> _Selected excerpt_
This guide explains three connection scenarios for the Custom MySQL Database feature that archives WooCommerce orders to a MySQL server. Each scenario includes prerequisites, exact steps, example commands, and troubleshooting/security notes.

Scenario 1: Connect to a new or existing database on the same server #

When to use: You want a dedicated archive database on the same MySQL server that already hosts your WordPress DB.

How it works (automatic flow) #

  1. The system uses the existing WordPress DB credentials (username, password, host, port).
  2. You provide only the archive database name.
  3. If the database does not exist, the plugin attempts to create it.
  4. Plugin creates the required table structure (e.g., wp_archived_orders) and confirms the connection.

Prerequisites: WordPress DB user must have CREATE DATABASE privilege. #

Steps (user-facing) #

  1. In plugin settings, choose Custom MySQL and select the “Same server” option.
  2. Enter the database name to use (example: woocommerce_archive).
  3. Save/apply settings.
  4. Plugin will report success or an error message indicating missing privileges.

What happens behind the scenes (technical) #

  • Connects to MySQL using WordPress credentials from wp-config.php.
  • Checks for the named database.
  • Runs CREATE DATABASE <database_name> if it doesn’t exist.
  • Creates tables/schema (e.g., wp_archived_orders).

Scenario 2: WordPress DB user lacks CREATE DATABASE privilege #

When it happens: Hosting providers often limit privileges. The plugin will fail when it tries to create a new DB, and your user can only operate inside the existing WordPress DB.

Why this happens #

Managed and strict shared hosts commonly restrict DB users for security. The WordPress user can read/write the WordPress DB, but cannot create new databases.

Error, you’ll see #

A clear permission error indicates that the user cannot execute CREATE DATABASE (or similar privilege error).

Solution options #

Option A — (Recommended for shared hosting) Ask the host support

  1. Contact your hosting support and request
  2. Grant your existing WordPress DB user full privileges to create a database
  3. If they granted privileges to your existing user, proceed using Scenario 1 steps.

Option B — (If you have root/admin access, VPS, or dedicated server)

  1. Access MySQL as root.
  2. Create a dedicated user or grant privileges to an existing user.

> _Explore the material_
1: According to the guide on archiving WooCommerce orders to MySQL, what privilege must the WordPress database user have for Scenario 1?
2: Write the next part of the guide on archiving WooCommerce orders to MySQL, beginning right after its final line.

> _Data section_
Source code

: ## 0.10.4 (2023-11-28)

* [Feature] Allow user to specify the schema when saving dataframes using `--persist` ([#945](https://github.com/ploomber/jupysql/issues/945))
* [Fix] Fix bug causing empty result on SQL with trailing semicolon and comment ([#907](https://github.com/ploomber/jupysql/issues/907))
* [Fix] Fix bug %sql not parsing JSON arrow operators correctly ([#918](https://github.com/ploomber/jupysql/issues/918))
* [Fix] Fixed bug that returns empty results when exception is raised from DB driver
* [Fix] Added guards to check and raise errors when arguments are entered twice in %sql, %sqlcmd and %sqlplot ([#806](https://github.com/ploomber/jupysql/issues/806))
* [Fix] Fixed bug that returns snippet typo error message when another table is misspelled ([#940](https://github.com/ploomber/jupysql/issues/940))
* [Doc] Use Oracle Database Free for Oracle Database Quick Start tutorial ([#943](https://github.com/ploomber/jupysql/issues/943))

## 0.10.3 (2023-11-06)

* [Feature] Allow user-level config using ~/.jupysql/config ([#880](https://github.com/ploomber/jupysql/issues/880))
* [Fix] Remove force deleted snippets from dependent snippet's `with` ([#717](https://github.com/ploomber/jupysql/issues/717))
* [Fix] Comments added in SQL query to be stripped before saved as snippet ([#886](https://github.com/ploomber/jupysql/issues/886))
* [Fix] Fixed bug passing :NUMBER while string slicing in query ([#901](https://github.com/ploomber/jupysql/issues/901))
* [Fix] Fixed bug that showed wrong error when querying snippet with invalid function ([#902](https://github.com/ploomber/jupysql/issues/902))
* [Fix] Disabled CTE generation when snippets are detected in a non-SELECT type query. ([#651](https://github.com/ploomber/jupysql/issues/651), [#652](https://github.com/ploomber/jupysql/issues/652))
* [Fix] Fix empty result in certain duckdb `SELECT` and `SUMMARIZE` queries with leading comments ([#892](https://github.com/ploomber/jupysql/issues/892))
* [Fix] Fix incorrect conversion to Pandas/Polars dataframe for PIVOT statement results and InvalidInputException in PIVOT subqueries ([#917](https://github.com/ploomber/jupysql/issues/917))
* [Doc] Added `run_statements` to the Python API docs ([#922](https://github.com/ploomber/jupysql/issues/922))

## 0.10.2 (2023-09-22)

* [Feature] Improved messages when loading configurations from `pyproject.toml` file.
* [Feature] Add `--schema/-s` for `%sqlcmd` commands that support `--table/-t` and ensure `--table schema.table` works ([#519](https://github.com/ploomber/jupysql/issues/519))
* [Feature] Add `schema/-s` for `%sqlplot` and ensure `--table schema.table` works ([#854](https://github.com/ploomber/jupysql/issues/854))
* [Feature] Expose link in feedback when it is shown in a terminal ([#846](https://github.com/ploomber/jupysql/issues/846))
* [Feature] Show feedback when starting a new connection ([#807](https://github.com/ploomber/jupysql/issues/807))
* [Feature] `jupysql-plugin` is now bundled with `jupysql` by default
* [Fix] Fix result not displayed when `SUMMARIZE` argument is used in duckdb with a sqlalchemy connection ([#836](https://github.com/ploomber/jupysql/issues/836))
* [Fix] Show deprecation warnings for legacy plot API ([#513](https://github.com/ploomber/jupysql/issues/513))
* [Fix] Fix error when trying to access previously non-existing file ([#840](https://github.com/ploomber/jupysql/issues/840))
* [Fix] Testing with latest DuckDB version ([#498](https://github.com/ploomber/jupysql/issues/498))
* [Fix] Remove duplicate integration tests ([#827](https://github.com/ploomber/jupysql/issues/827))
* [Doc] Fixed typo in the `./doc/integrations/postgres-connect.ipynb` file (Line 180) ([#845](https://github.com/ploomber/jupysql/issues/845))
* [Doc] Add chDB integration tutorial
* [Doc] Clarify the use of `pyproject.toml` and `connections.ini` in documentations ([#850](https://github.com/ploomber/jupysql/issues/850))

> _Exercise results_
1: The CREATE DATABASE privilege.

2:
  3. Use the credentials (archive_user + password)  in the plugin.

Notes & security #

  • Prefer host-managed creation if you’re on shared hosting — it’s simpler and safer.
  • If you create users manually, use strong passwords, and limit host access localhost when possible.

Scenario 3: Remote MySQL connection (database on a different server) #

When to use: You want the archive DB on a separate machine (remote DB server, cloud RDS, another VPS, etc.).

Prerequisites #

  • Remote MySQL server reachable from your WordPress server (network, firewall, and routing must allow it).
  • MySQL user on the remote server configured to allow remote connections from the WordPress server’s IP (or %, though more permissive).
  • Remote DB exists, or the user has CREATE DATABASE privilege.
  • Reasonable network bandwidth for transfers.

Setup steps (detailed) #

  1. Gather connection info from the remote DB admin/provider:
    • Host name or IP (e.g., db.example.com or 192.168.1.100)
    • Port (default 3306)
    • Username and password
    • Database name (already created or a name you want to use)
  2. Configure remote server (self-managed MySQL)
    • Edit mysqld config:
      • Set bind-address = 0.0.0.0 (or specific IP) to accept non-local connections.
      • Ensure skip-networking is not enabled.
    • Restart MySQL
  3. Open firewall ports
    • On the remote server, allow inbound traffic on MySQL port (3306 by default).
  4. Enter connection details into the plugin
    • Host, Port, Username, Password, Database name.
    • Save and let the plugin create tables (if user has privileges) or confirm successful connection.